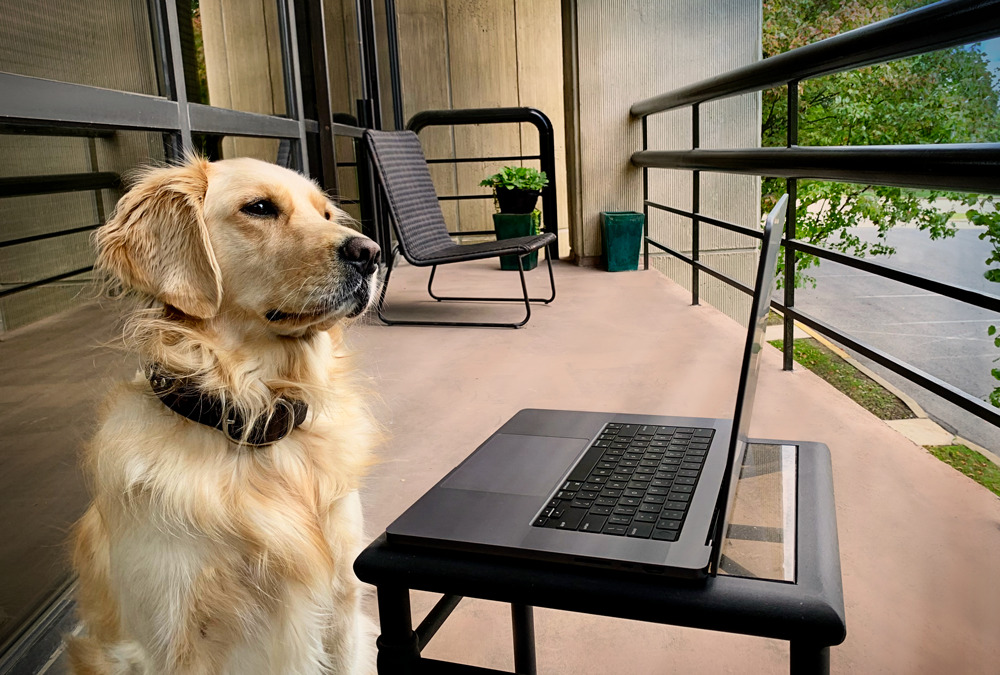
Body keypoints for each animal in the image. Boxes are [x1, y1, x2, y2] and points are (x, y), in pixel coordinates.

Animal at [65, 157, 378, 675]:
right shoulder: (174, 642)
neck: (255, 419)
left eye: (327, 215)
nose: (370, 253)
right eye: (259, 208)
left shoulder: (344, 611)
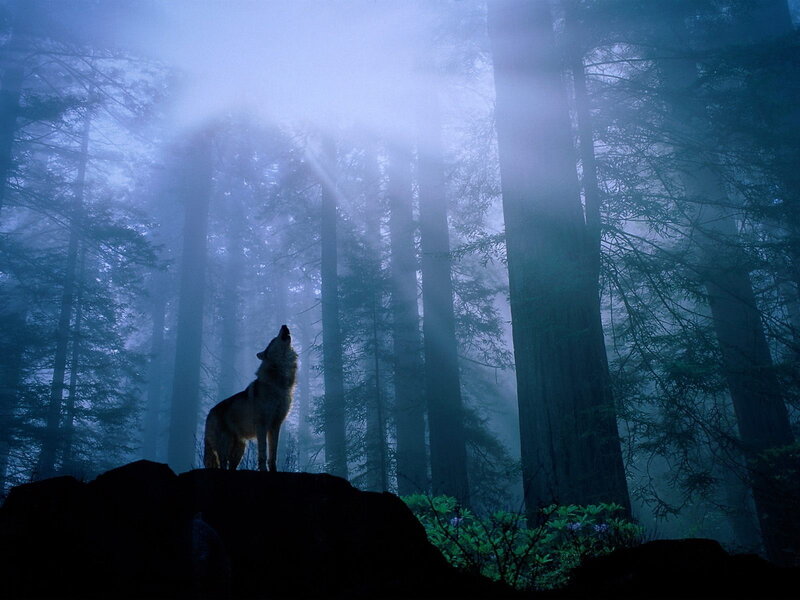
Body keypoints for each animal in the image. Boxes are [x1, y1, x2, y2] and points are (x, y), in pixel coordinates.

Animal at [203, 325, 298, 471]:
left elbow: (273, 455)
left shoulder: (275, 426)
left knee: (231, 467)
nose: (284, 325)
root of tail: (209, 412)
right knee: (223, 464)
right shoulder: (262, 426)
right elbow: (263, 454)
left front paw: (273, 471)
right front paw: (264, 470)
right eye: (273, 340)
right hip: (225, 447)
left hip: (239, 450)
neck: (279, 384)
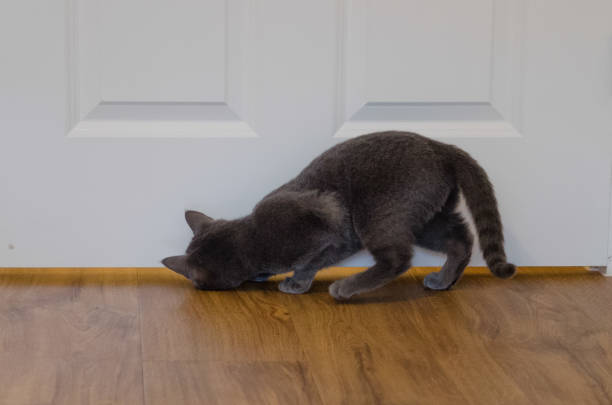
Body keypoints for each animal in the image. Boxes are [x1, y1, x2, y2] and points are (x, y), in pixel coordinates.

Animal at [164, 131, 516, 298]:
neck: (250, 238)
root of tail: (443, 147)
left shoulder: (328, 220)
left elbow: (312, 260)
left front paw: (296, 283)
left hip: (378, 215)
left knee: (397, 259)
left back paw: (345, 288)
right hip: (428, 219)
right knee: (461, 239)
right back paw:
···
__Assigned task__. Could you write out exactly the lines of the data above that run from the one holding "left elbow: (273, 455)" to the one holding "left knee: (397, 259)", with both ends in and all pictures out?

__Written solution__.
left elbow: (273, 455)
left shoulder: (275, 426)
left knee: (231, 467)
nose: (284, 325)
root of tail: (209, 412)
right knee: (223, 464)
right shoulder: (262, 426)
right elbow: (263, 454)
left front paw: (273, 471)
right front paw: (264, 470)
right eye: (273, 340)
right hip: (225, 447)
left hip: (239, 450)
neck: (279, 384)
Body keypoints for each animal in the image. Boxes are [x1, y1, x2, y2] and points are (x, y), in pixel coordinates.

Animal at [164, 131, 516, 298]:
neck: (250, 238)
root of tail: (443, 147)
left shoulder: (328, 220)
left elbow: (312, 260)
left front paw: (296, 283)
left hip: (378, 215)
left knee: (397, 259)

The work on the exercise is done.